[Entries taken from a collection]
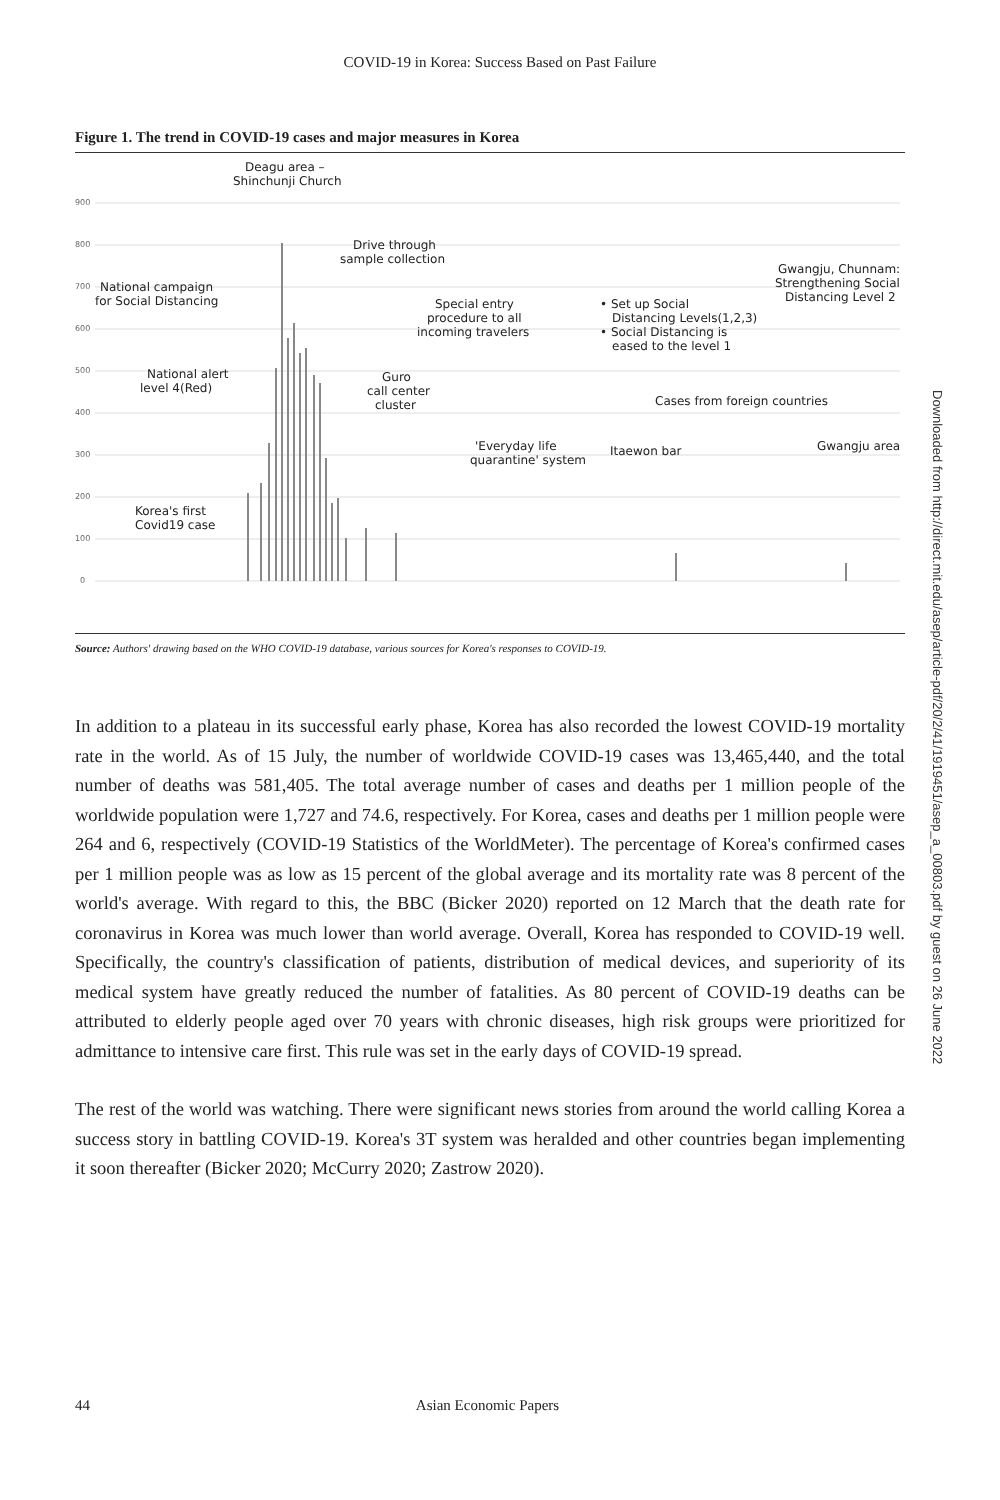COVID-19 in Korea: Success Based on Past Failure
Figure 1. The trend in COVID-19 cases and major measures in Korea
900
800
700
600
500
400
300
200
100
0
Deagu area –
Shinchunji Church
Drive through
sample collection
National campaign
for Social Distancing
Special entry
procedure to all
incoming travelers
• Set up Social
Distancing Levels(1,2,3)
• Social Distancing is
eased to the level 1
Gwangju, Chunnam:
Strengthening Social
Distancing Level 2
National alert
level 4(Red)
Guro
call center
cluster
Cases from foreign countries
'Everyday life
quarantine' system
Itaewon bar
Gwangju area
Korea's first
Covid19 case
Source: Authors' drawing based on the WHO COVID-19 database, various sources for Korea's responses to COVID-19.
In addition to a plateau in its successful early phase, Korea has also recorded the lowest COVID-19 mortality rate in the world. As of 15 July, the number of worldwide COVID-19 cases was 13,465,440, and the total number of deaths was 581,405. The total average number of cases and deaths per 1 million people of the worldwide population were 1,727 and 74.6, respectively. For Korea, cases and deaths per 1 million people were 264 and 6, respectively (COVID-19 Statistics of the WorldMeter). The percentage of Korea's confirmed cases per 1 million people was as low as 15 percent of the global average and its mortality rate was 8 percent of the world's average. With regard to this, the BBC (Bicker 2020) reported on 12 March that the death rate for coronavirus in Korea was much lower than world average. Overall, Korea has responded to COVID-19 well. Specifically, the country's classification of patients, distribution of medical devices, and superiority of its medical system have greatly reduced the number of fatalities. As 80 percent of COVID-19 deaths can be attributed to elderly people aged over 70 years with chronic diseases, high risk groups were prioritized for admittance to intensive care first. This rule was set in the early days of COVID-19 spread.
The rest of the world was watching. There were significant news stories from around the world calling Korea a success story in battling COVID-19. Korea's 3T system was heralded and other countries began implementing it soon thereafter (Bicker 2020; McCurry 2020; Zastrow 2020).
44 Asian Economic Papers
Downloaded from http://direct.mit.edu/asep/article-pdf/20/2/41/1919451/asep_a_00803.pdf by guest on 26 June 2022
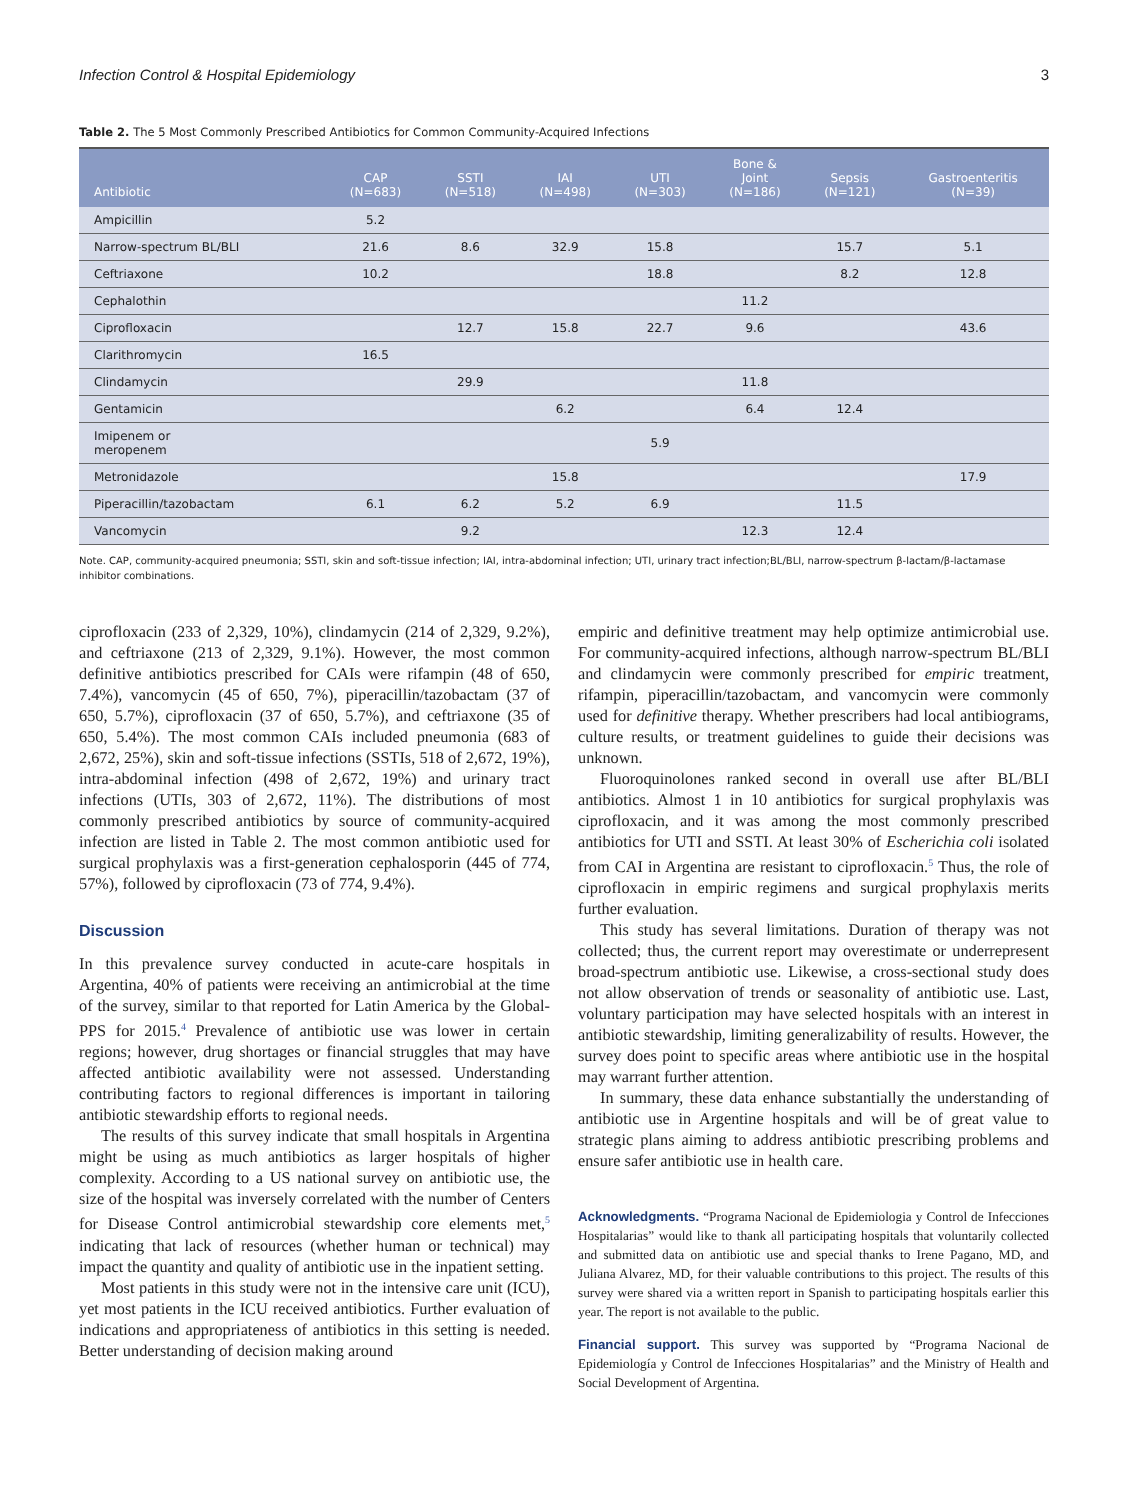Infection Control & Hospital Epidemiology 3
Table 2. The 5 Most Commonly Prescribed Antibiotics for Common Community-Acquired Infections
| Antibiotic | CAP (N=683) | SSTI (N=518) | IAI (N=498) | UTI (N=303) | Bone & Joint (N=186) | Sepsis (N=121) | Gastroenteritis (N=39) |
| --- | --- | --- | --- | --- | --- | --- | --- |
| Ampicillin | 5.2 | | | | | | |
| Narrow-spectrum BL/BLI | 21.6 | 8.6 | 32.9 | 15.8 | | 15.7 | 5.1 |
| Ceftriaxone | 10.2 | | | 18.8 | | 8.2 | 12.8 |
| Cephalothin | | | | | 11.2 | | |
| Ciprofloxacin | | 12.7 | 15.8 | 22.7 | 9.6 | | 43.6 |
| Clarithromycin | 16.5 | | | | | | |
| Clindamycin | | 29.9 | | | 11.8 | | |
| Gentamicin | | | 6.2 | | 6.4 | 12.4 | |
| Imipenem or meropenem | | | | 5.9 | | | |
| Metronidazole | | | 15.8 | | | | 17.9 |
| Piperacillin/tazobactam | 6.1 | 6.2 | 5.2 | 6.9 | | 11.5 | |
| Vancomycin | | 9.2 | | | 12.3 | 12.4 | |
Note. CAP, community-acquired pneumonia; SSTI, skin and soft-tissue infection; IAI, intra-abdominal infection; UTI, urinary tract infection;BL/BLI, narrow-spectrum β-lactam/β-lactamase inhibitor combinations.
ciprofloxacin (233 of 2,329, 10%), clindamycin (214 of 2,329, 9.2%), and ceftriaxone (213 of 2,329, 9.1%). However, the most common definitive antibiotics prescribed for CAIs were rifampin (48 of 650, 7.4%), vancomycin (45 of 650, 7%), piperacillin/tazobactam (37 of 650, 5.7%), ciprofloxacin (37 of 650, 5.7%), and ceftriaxone (35 of 650, 5.4%). The most common CAIs included pneumonia (683 of 2,672, 25%), skin and soft-tissue infections (SSTIs, 518 of 2,672, 19%), intra-abdominal infection (498 of 2,672, 19%) and urinary tract infections (UTIs, 303 of 2,672, 11%). The distributions of most commonly prescribed antibiotics by source of community-acquired infection are listed in Table 2. The most common antibiotic used for surgical prophylaxis was a first-generation cephalosporin (445 of 774, 57%), followed by ciprofloxacin (73 of 774, 9.4%).
Discussion
In this prevalence survey conducted in acute-care hospitals in Argentina, 40% of patients were receiving an antimicrobial at the time of the survey, similar to that reported for Latin America by the Global-PPS for 2015.<sup>4</sup> Prevalence of antibiotic use was lower in certain regions; however, drug shortages or financial struggles that may have affected antibiotic availability were not assessed. Understanding contributing factors to regional differences is important in tailoring antibiotic stewardship efforts to regional needs.
The results of this survey indicate that small hospitals in Argentina might be using as much antibiotics as larger hospitals of higher complexity. According to a US national survey on antibiotic use, the size of the hospital was inversely correlated with the number of Centers for Disease Control antimicrobial stewardship core elements met,<sup>5</sup> indicating that lack of resources (whether human or technical) may impact the quantity and quality of antibiotic use in the inpatient setting.
Most patients in this study were not in the intensive care unit (ICU), yet most patients in the ICU received antibiotics. Further evaluation of indications and appropriateness of antibiotics in this setting is needed. Better understanding of decision making around
empiric and definitive treatment may help optimize antimicrobial use. For community-acquired infections, although narrow-spectrum BL/BLI and clindamycin were commonly prescribed for empiric treatment, rifampin, piperacillin/tazobactam, and vancomycin were commonly used for definitive therapy. Whether prescribers had local antibiograms, culture results, or treatment guidelines to guide their decisions was unknown.
Fluoroquinolones ranked second in overall use after BL/BLI antibiotics. Almost 1 in 10 antibiotics for surgical prophylaxis was ciprofloxacin, and it was among the most commonly prescribed antibiotics for UTI and SSTI. At least 30% of Escherichia coli isolated from CAI in Argentina are resistant to ciprofloxacin.<sup>5</sup> Thus, the role of ciprofloxacin in empiric regimens and surgical prophylaxis merits further evaluation.
This study has several limitations. Duration of therapy was not collected; thus, the current report may overestimate or underrepresent broad-spectrum antibiotic use. Likewise, a cross-sectional study does not allow observation of trends or seasonality of antibiotic use. Last, voluntary participation may have selected hospitals with an interest in antibiotic stewardship, limiting generalizability of results. However, the survey does point to specific areas where antibiotic use in the hospital may warrant further attention.
In summary, these data enhance substantially the understanding of antibiotic use in Argentine hospitals and will be of great value to strategic plans aiming to address antibiotic prescribing problems and ensure safer antibiotic use in health care.
Acknowledgments. “Programa Nacional de Epidemiologia y Control de Infecciones Hospitalarias” would like to thank all participating hospitals that voluntarily collected and submitted data on antibiotic use and special thanks to Irene Pagano, MD, and Juliana Alvarez, MD, for their valuable contributions to this project. The results of this survey were shared via a written report in Spanish to participating hospitals earlier this year. The report is not available to the public.
Financial support. This survey was supported by “Programa Nacional de Epidemiología y Control de Infecciones Hospitalarias” and the Ministry of Health and Social Development of Argentina.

• Work order
Please print the data above in its entirety, exactly, but without any picture.

• Answer below
COVID-19 in Korea: Success Based on Past Failure
Figure 1. The trend in COVID-19 cases and major measures in Korea
900
800
700
600
500
400
300
200
100
0
Deagu area –
Shinchunji Church
Drive through
sample collection
National campaign
for Social Distancing
Special entry
procedure to all
incoming travelers
• Set up Social
Distancing Levels(1,2,3)
• Social Distancing is
eased to the level 1
Gwangju, Chunnam:
Strengthening Social
Distancing Level 2
National alert
level 4(Red)
Guro
call center
cluster
Cases from foreign countries
'Everyday life
quarantine' system
Itaewon bar
Gwangju area
Korea's first
Covid19 case
Source: Authors' drawing based on the WHO COVID-19 database, various sources for Korea's responses to COVID-19.
In addition to a plateau in its successful early phase, Korea has also recorded the lowest COVID-19 mortality rate in the world. As of 15 July, the number of worldwide COVID-19 cases was 13,465,440, and the total number of deaths was 581,405. The total average number of cases and deaths per 1 million people of the worldwide population were 1,727 and 74.6, respectively. For Korea, cases and deaths per 1 million people were 264 and 6, respectively (COVID-19 Statistics of the WorldMeter). The percentage of Korea's confirmed cases per 1 million people was as low as 15 percent of the global average and its mortality rate was 8 percent of the world's average. With regard to this, the BBC (Bicker 2020) reported on 12 March that the death rate for coronavirus in Korea was much lower than world average. Overall, Korea has responded to COVID-19 well. Specifically, the country's classification of patients, distribution of medical devices, and superiority of its medical system have greatly reduced the number of fatalities. As 80 percent of COVID-19 deaths can be attributed to elderly people aged over 70 years with chronic diseases, high risk groups were prioritized for admittance to intensive care first. This rule was set in the early days of COVID-19 spread.
The rest of the world was watching. There were significant news stories from around the world calling Korea a success story in battling COVID-19. Korea's 3T system was heralded and other countries began implementing it soon thereafter (Bicker 2020; McCurry 2020; Zastrow 2020).
44 Asian Economic Papers
Downloaded from http://direct.mit.edu/asep/article-pdf/20/2/41/1919451/asep_a_00803.pdf by guest on 26 June 2022
Infection Control & Hospital Epidemiology 3
Table 2. The 5 Most Commonly Prescribed Antibiotics for Common Community-Acquired Infections
| Antibiotic | CAP (N=683) | SSTI (N=518) | IAI (N=498) | UTI (N=303) | Bone & Joint (N=186) | Sepsis (N=121) | Gastroenteritis (N=39) |
| --- | --- | --- | --- | --- | --- | --- | --- |
| Ampicillin | 5.2 | | | | | | |
| Narrow-spectrum BL/BLI | 21.6 | 8.6 | 32.9 | 15.8 | | 15.7 | 5.1 |
| Ceftriaxone | 10.2 | | | 18.8 | | 8.2 | 12.8 |
| Cephalothin | | | | | 11.2 | | |
| Ciprofloxacin | | 12.7 | 15.8 | 22.7 | 9.6 | | 43.6 |
| Clarithromycin | 16.5 | | | | | | |
| Clindamycin | | 29.9 | | | 11.8 | | |
| Gentamicin | | | 6.2 | | 6.4 | 12.4 | |
| Imipenem or meropenem | | | | 5.9 | | | |
| Metronidazole | | | 15.8 | | | | 17.9 |
| Piperacillin/tazobactam | 6.1 | 6.2 | 5.2 | 6.9 | | 11.5 | |
| Vancomycin | | 9.2 | | | 12.3 | 12.4 | |
Note. CAP, community-acquired pneumonia; SSTI, skin and soft-tissue infection; IAI, intra-abdominal infection; UTI, urinary tract infection;BL/BLI, narrow-spectrum β-lactam/β-lactamase inhibitor combinations.
ciprofloxacin (233 of 2,329, 10%), clindamycin (214 of 2,329, 9.2%), and ceftriaxone (213 of 2,329, 9.1%). However, the most common definitive antibiotics prescribed for CAIs were rifampin (48 of 650, 7.4%), vancomycin (45 of 650, 7%), piperacillin/tazobactam (37 of 650, 5.7%), ciprofloxacin (37 of 650, 5.7%), and ceftriaxone (35 of 650, 5.4%). The most common CAIs included pneumonia (683 of 2,672, 25%), skin and soft-tissue infections (SSTIs, 518 of 2,672, 19%), intra-abdominal infection (498 of 2,672, 19%) and urinary tract infections (UTIs, 303 of 2,672, 11%). The distributions of most commonly prescribed antibiotics by source of community-acquired infection are listed in Table 2. The most common antibiotic used for surgical prophylaxis was a first-generation cephalosporin (445 of 774, 57%), followed by ciprofloxacin (73 of 774, 9.4%).
Discussion
In this prevalence survey conducted in acute-care hospitals in Argentina, 40% of patients were receiving an antimicrobial at the time of the survey, similar to that reported for Latin America by the Global-PPS for 2015.<sup>4</sup> Prevalence of antibiotic use was lower in certain regions; however, drug shortages or financial struggles that may have affected antibiotic availability were not assessed. Understanding contributing factors to regional differences is important in tailoring antibiotic stewardship efforts to regional needs.
The results of this survey indicate that small hospitals in Argentina might be using as much antibiotics as larger hospitals of higher complexity. According to a US national survey on antibiotic use, the size of the hospital was inversely correlated with the number of Centers for Disease Control antimicrobial stewardship core elements met,<sup>5</sup> indicating that lack of resources (whether human or technical) may impact the quantity and quality of antibiotic use in the inpatient setting.
Most patients in this study were not in the intensive care unit (ICU), yet most patients in the ICU received antibiotics. Further evaluation of indications and appropriateness of antibiotics in this setting is needed. Better understanding of decision making around
empiric and definitive treatment may help optimize antimicrobial use. For community-acquired infections, although narrow-spectrum BL/BLI and clindamycin were commonly prescribed for empiric treatment, rifampin, piperacillin/tazobactam, and vancomycin were commonly used for definitive therapy. Whether prescribers had local antibiograms, culture results, or treatment guidelines to guide their decisions was unknown.
Fluoroquinolones ranked second in overall use after BL/BLI antibiotics. Almost 1 in 10 antibiotics for surgical prophylaxis was ciprofloxacin, and it was among the most commonly prescribed antibiotics for UTI and SSTI. At least 30% of Escherichia coli isolated from CAI in Argentina are resistant to ciprofloxacin.<sup>5</sup> Thus, the role of ciprofloxacin in empiric regimens and surgical prophylaxis merits further evaluation.
This study has several limitations. Duration of therapy was not collected; thus, the current report may overestimate or underrepresent broad-spectrum antibiotic use. Likewise, a cross-sectional study does not allow observation of trends or seasonality of antibiotic use. Last, voluntary participation may have selected hospitals with an interest in antibiotic stewardship, limiting generalizability of results. However, the survey does point to specific areas where antibiotic use in the hospital may warrant further attention.
In summary, these data enhance substantially the understanding of antibiotic use in Argentine hospitals and will be of great value to strategic plans aiming to address antibiotic prescribing problems and ensure safer antibiotic use in health care.
Acknowledgments. “Programa Nacional de Epidemiologia y Control de Infecciones Hospitalarias” would like to thank all participating hospitals that voluntarily collected and submitted data on antibiotic use and special thanks to Irene Pagano, MD, and Juliana Alvarez, MD, for their valuable contributions to this project. The results of this survey were shared via a written report in Spanish to participating hospitals earlier this year. The report is not available to the public.
Financial support. This survey was supported by “Programa Nacional de Epidemiología y Control de Infecciones Hospitalarias” and the Ministry of Health and Social Development of Argentina.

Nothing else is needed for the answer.